The span to repeat in the listing below runs from the line containing "behavioural assessments were" to the line containing "exposed to radiation", inclusive. Repeat it exactly, and only it.

◆ GIVEN DATA
# # # #
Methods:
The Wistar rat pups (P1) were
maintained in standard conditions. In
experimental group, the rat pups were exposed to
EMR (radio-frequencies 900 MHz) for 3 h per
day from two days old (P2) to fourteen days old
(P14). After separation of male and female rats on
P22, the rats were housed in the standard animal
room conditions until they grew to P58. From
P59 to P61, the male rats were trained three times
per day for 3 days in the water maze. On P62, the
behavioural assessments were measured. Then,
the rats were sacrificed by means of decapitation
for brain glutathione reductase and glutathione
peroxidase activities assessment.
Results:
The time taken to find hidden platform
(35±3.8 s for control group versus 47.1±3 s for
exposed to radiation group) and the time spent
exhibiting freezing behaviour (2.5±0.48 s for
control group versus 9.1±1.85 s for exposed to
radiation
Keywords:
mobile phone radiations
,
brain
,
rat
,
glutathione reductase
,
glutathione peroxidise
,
# # # #
◆ RESPONSE FOR THIS EXERCISE
behavioural assessments were measured. Then,
the rats were sacrificed by means of decapitation
for brain glutathione reductase and glutathione
peroxidase activities assessment.
Results:
The time taken to find hidden platform
(35±3.8 s for control group versus 47.1±3 s for
exposed to radiation group) and the time spent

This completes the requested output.